O peso das instituições

Dois fatores determinam a evolução estrutural do cenário energético: tecnologia e instituições.

Se, por um lado, as tecnologias vão definindo o horizonte de possibilidades de mediação entre as necessidades energéticas e os recursos naturais, por outro, as instituições vão enquadrando essas possibilidades; incentivando ou penalizando, sancionando ou vetando tecnologias, estratégias, empresas e países.

A evolução energética no médio e no logo prazo, vista sob a perspectiva de hoje, depende do posicionamento das instituições que regulam, em sentido amplo, o mercado energético frente a dois temas cruciais: segurança energética e mudança climática.

Esse posicionamento, na medida em que se traduza em políticas públicas, definidoras das ações dos diversos Estados Nacionais no enfrentamento desses dois problemas, irá se constituir em um dos elementos chave para a definição dos futuros possíveis da energia.

O trade off segurança energética versus mudança climática

A grande peculiaridade da atual configuração dos problemas energéticos é a forte interdependência existente entre segurança energética e mudança climática, que ao fim transforma esses dois problemas em um único problema: como garantir o suprimento de energia necessário ao desenvolvimento econômico e ao bem-estar da sociedade e, ao mesmo tempo, mitigar o processo de mudança climática?

Nesse contexto, mitigar o processo de mudança climática significa reduzir a emissão dos chamados gases de efeito estufa. Reduzir essa emissão implica na redução da queima dos combustíveis fósseis, que constituem a grande fonte geradora desses gases.

Como os combustíveis fósseis são o principal recurso para garantir o suprimento de energia, o conflito entre a solução dos dois problemas se estabelece. Lidar com esse trade-off é o maior desafio das políticas energética e ambiental. Vistas agora não mais de forma estanque, mas necessariamente de forma interligadas. Sem o quê, não há possibilidade de formular o problema e encontrar a sua solução.

O reconhecimento da radicalidade desse trade-off e dos seus desdobramentos sobre o futuro transcende uma visão simplista de uma otimização sob restrição; de garantir a segurança energética diante de um constrangimento ambiental. Considerando que a redução das emissões de CO2 implica na indisponibilidade de um recurso chave para a segurança energética, não basta reconhecer que usar combustível fóssil tem um custo elevadíssimo para a segurança climática, é preciso reconhecer que não usar esses combustíveis, em contrapartida, tem um custo elevadíssimo para a segurança energética.

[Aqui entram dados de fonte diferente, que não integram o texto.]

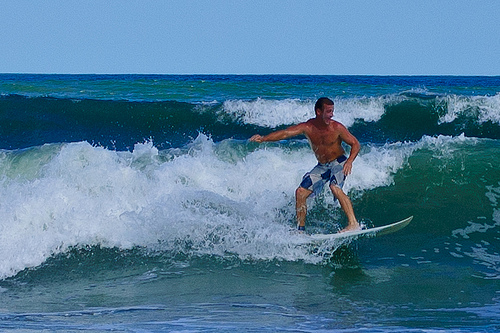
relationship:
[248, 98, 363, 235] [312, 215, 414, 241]
man on surfboard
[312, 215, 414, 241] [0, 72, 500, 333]
surfboard in water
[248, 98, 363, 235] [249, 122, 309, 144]
man has right arm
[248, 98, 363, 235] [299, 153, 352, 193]
man wearing shorts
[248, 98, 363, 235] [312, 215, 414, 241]
man on top of surfboard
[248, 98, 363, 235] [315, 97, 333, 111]
man has hair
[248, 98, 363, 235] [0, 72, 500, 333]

A resposta dos Estados Nacionais a esse trade-off tem três momentos: o primeiro momento diz respeito ao seu reconhecimento; o segundo momento diz respeito à sua gestão; e o terceiro momento diz respeito à sua redução.

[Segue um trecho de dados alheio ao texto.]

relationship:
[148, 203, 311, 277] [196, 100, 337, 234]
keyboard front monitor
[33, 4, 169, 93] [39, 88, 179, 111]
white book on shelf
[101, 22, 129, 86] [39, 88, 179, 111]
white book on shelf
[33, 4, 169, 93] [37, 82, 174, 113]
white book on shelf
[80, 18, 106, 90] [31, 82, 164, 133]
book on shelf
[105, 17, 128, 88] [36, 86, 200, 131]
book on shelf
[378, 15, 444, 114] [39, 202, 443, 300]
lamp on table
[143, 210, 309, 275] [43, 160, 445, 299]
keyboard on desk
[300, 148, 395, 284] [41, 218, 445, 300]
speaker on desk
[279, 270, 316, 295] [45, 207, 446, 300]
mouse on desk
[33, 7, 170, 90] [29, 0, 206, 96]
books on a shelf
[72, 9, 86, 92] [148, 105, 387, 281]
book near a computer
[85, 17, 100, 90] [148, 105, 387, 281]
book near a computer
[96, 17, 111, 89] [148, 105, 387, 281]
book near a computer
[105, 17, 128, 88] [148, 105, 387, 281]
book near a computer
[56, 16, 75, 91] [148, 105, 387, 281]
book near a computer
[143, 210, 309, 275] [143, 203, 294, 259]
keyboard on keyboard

Reconhecendo, gerindo e reduzindo o trade off

O primeiro momento implica não só o reconhecimento do problema, mas principalmente o reconhecimento da sua gravidade e da urgência da sua solução.

É evidente que dada a complexidade do problema, o seu reconhecimento não é o mesmo tanto no interior das sociedades quanto entre os países.

Considerando que as percepções são distintas é de se esperar que as políticas delas derivadas também sejam distintas.

O segundo momento implica na hierarquização e na subordinação dos objetivos ou, dito de outra forma, na escolha do que é prioritário, do que deve ser preservado e do que deve ser sacrificado, do que deve ser incentivado e do que deve ser penalizado.

Dadas as especificidades locais das instituições, tanto no que concerne às prioridades quanto no que diz respeito aos mecanismos de se chegar a elas, os processos de hierarquização são diferentes, assim como as políticas deles resultantes.

A redução do trade-off, presente no terceiro momento, implica na mobilização dos recursos necessários para alcançá-la. Recursos esses que vão desde os naturais até os institucionais, passando pelos tecnológicos, organizacionais, econômicos e financeiros. A dificuldade dessa mobilização é diretamente proporcional ao grau de redução desejada e inversamente proporcional à disponibilidade desses recursos e da capacidade de reuni-los e administrá-los.

Considerando que tanto o grau de redução quanto, principalmente, a dotação dos recursos é bastante desigual entre os diversos países, supõe-se que as políticas para atingi-la serão diferentes de país para país.

Desse modo, percepções diferentes, hierarquizações distintas e recursos desiguais geram uma multiplicidade de políticas que torna a convergência no interior de cada sociedade e entre os diversos países um processo extremamente difícil e gerador de incertezas significativas.

São essas incertezas que estão presentes na elaboração dos cenários sobre a energia no futuro. O que é importante ressaltar é que essas incertezas atualmente perpassam as instituições; dificultando o exercício do seu papel decisivo que é estabilizar as expectativas e reduzir as inquietudes dos agentes econômicos e dos atores sociais em relação ao futuro.

O médio prazo (2030)

Considerando o horizonte de 2030, pode-se vislumbrar as instituições energéticas evoluindo em torno dos dois primeiros momentos abordados anteriormente. Ou seja, o reconhecimento e a gestão do trade-off.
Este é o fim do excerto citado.